Action item
Your copy of the entries must be exact, and it must not include the pictures.
▽
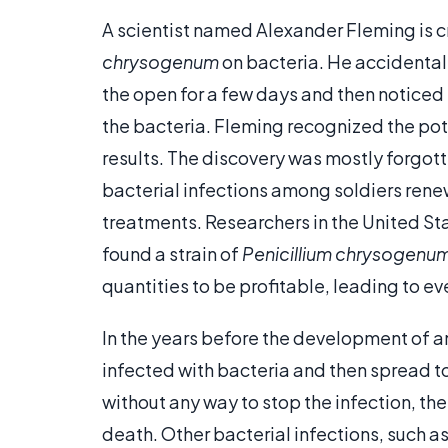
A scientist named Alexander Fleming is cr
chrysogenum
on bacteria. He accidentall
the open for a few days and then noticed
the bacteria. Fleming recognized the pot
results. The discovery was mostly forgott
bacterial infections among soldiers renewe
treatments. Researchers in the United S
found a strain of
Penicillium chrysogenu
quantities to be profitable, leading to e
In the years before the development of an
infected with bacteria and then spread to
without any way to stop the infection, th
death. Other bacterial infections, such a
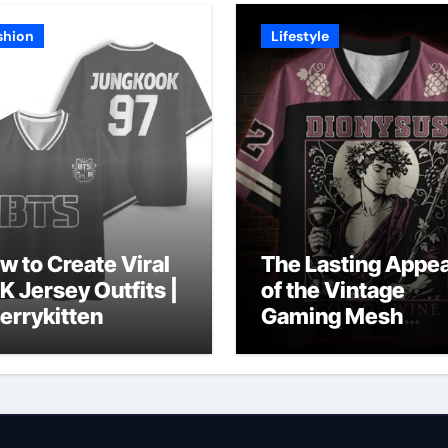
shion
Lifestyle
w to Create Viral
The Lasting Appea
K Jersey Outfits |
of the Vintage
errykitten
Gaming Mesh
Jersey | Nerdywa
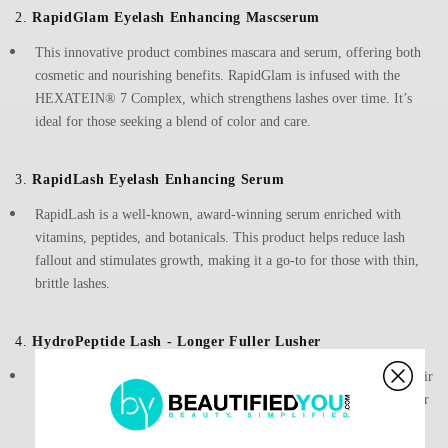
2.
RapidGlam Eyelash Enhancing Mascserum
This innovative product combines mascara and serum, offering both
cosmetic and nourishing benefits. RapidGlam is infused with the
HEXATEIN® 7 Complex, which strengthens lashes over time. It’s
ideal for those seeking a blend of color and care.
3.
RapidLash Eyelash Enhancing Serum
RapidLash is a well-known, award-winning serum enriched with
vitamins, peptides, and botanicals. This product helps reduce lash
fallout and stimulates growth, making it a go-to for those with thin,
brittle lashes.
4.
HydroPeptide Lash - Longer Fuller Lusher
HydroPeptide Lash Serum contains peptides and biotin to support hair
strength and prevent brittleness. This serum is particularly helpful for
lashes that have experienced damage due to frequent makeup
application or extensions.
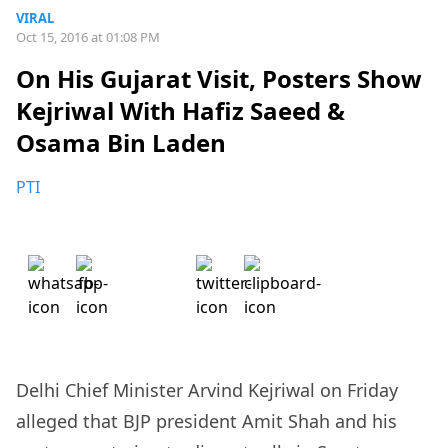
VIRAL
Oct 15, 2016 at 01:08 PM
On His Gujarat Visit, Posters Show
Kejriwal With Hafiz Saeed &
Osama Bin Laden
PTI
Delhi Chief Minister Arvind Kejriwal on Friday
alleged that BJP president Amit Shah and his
△
Response box
A scientist named Alexander Fleming is cr
chrysogenum
on bacteria. He accidentall
the open for a few days and then noticed
the bacteria. Fleming recognized the pot
results. The discovery was mostly forgott
bacterial infections among soldiers renewe
treatments. Researchers in the United S
found a strain of
Penicillium chrysogenu
quantities to be profitable, leading to e
In the years before the development of an
infected with bacteria and then spread to
without any way to stop the infection, th
death. Other bacterial infections, such a
shion
Lifestyle
w to Create Viral
The Lasting Appea
K Jersey Outfits |
of the Vintage
errykitten
Gaming Mesh
Jersey | Nerdywa
2.
RapidGlam Eyelash Enhancing Mascserum
This innovative product combines mascara and serum, offering both
cosmetic and nourishing benefits. RapidGlam is infused with the
HEXATEIN® 7 Complex, which strengthens lashes over time. It’s
ideal for those seeking a blend of color and care.
3.
RapidLash Eyelash Enhancing Serum
RapidLash is a well-known, award-winning serum enriched with
vitamins, peptides, and botanicals. This product helps reduce lash
fallout and stimulates growth, making it a go-to for those with thin,
brittle lashes.
4.
HydroPeptide Lash - Longer Fuller Lusher
HydroPeptide Lash Serum contains peptides and biotin to support hair
strength and prevent brittleness. This serum is particularly helpful for
lashes that have experienced damage due to frequent makeup
application or extensions.
VIRAL
Oct 15, 2016 at 01:08 PM
On His Gujarat Visit, Posters Show
Kejriwal With Hafiz Saeed &
Osama Bin Laden
PTI
Delhi Chief Minister Arvind Kejriwal on Friday
alleged that BJP president Amit Shah and his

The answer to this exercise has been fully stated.